Top of Selected excerpt

This function operates on in-memory NumPy arrays and is designed to be mapped over a larger volume using dask.map_blocks.

Source code in zarrnii/destripe.py

def destripe_block(
    block: np.ndarray,
    bg_thresh: float = 0.004,  # threshold for background mask (like T)
    factor: int = 16,  # down/upsampling grid factor
    diff_thresh: float = 0.007,  # threshold on D to split D0 / D1
    med_size_min: int = 9,  # deterministic median filter size range per tile
    med_size_max: int = 19,
    phase_size: int = 512,  # size for phasecong (square)
    ori_target_deg: float = 90.0,  # stripe orientation
    ori_tol_deg: float = 5.0,  # tolerance around target orientation
) -> np.ndarray:
    """
    De-stripe a single 2D block (typically a z-slice).

    The input block is normalized, background is masked, and stripe-like
    artifacts are detected via phase congruency in a downsampled grid and
    then corrected. The result is rescaled back to the original intensity
    range and has the same shape as the input.

    Parameters
    ----------
    block:
        Input image block as a NumPy array. It is squeezed to 2D
        (Y, X) before processing. Usually this is the array passed by
        ``dask.map_blocks``.
    bg_thresh:
        Background intensity threshold in the normalized [0, 1] domain.
        Pixels with intensity lower than this value are treated as
        background when building the background mask. Increasing this
        value makes the background mask more aggressive (more pixels
        are considered background); decreasing it is more conservative.
    factor:
        Integer down/upsampling factor for the internal processing grid.
        The image is divided into a coarse grid scaled by this factor
        for estimating and correcting stripe patterns. Larger values
        reduce computational cost and capture broader stripe structure
        but may miss very fine-scale artifacts; smaller values provide
        finer sampling at higher computational cost.

Bottom of Selected excerpt

Prompt 1:
In the destripe_block source code, list every parameter declared with type float, along with its default value.
Prompt 2:
Carry on with the destripe_block source code, continuing its docstring from the point where the text stops.

Top of Material supplied

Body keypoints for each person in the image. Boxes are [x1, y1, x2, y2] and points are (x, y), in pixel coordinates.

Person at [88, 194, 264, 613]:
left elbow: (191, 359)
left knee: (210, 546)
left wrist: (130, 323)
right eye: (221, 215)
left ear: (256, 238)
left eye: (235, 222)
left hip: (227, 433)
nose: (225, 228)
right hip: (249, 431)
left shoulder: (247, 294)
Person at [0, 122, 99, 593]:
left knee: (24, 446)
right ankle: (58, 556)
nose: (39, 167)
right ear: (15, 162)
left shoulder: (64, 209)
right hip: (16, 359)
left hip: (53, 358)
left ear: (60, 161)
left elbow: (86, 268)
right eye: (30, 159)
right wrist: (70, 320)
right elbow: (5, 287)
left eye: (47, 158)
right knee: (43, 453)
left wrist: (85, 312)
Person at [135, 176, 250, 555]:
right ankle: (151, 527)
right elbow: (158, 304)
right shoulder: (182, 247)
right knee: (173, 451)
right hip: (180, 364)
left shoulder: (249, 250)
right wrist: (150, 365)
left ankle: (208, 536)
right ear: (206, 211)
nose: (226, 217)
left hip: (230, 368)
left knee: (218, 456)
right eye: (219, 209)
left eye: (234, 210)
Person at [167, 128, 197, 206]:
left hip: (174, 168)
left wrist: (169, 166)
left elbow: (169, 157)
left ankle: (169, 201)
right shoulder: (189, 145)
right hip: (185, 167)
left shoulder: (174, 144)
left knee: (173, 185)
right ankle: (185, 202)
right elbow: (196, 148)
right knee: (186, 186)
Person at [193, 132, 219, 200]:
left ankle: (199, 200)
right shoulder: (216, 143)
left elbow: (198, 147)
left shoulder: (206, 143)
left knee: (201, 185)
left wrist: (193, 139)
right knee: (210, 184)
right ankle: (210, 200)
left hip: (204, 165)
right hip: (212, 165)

Bottom of Material supplied

Task answer 1:
bg_thresh (0.004), diff_thresh (0.007), ori_target_deg (90.0), ori_tol_deg (5.0)

Task answer 2:
    diff_thresh:
        Threshold applied to an internal difference map ``D`` used to
        separate two regimes (e.g., ``D0``/``D1``) when estimating stripe
        contributions. Higher values make the split more selective
        (fewer pixels classified as high-difference), while lower values
        make it more inclusive.
    med_size_min:
        Minimum size (in pixels) of the median filter kernel applied per
        tile during destriping. The actual kernel size used for a given
        tile is deterministically selected between ``med_size_min`` and
        ``med_size_max`` (for example, based on the channel index), and
        odd sizes are enforced internally. Smaller values preserve more
        fine detail but may leave residual stripe noise.
    med_size_max:
        Maximum size (in pixels) of the median filter kernel applied per
        tile during destriping. Within the deterministically chosen range
        between ``med_size_min`` and ``med_size_max``, larger kernel
        sizes yield stronger smoothing and more aggressive stripe removal,
        at the risk of blurring small structures.
    phase_size:
        Size (in pixels) of the square region used for phase congruency
        analysis. This controls the spatial extent over which oriented
        features (such as stripes) are detected. Must be large enough to
        capture several stripe periods; increasing it may improve
        robustness for broad patterns but increases computation.
    ori_target_deg:
        Target stripe orientation in degrees for phase congruency
        detection (e.g., 90° for vertical stripes in image coordinates).
        Only features near this orientation are treated as stripe
        artifacts.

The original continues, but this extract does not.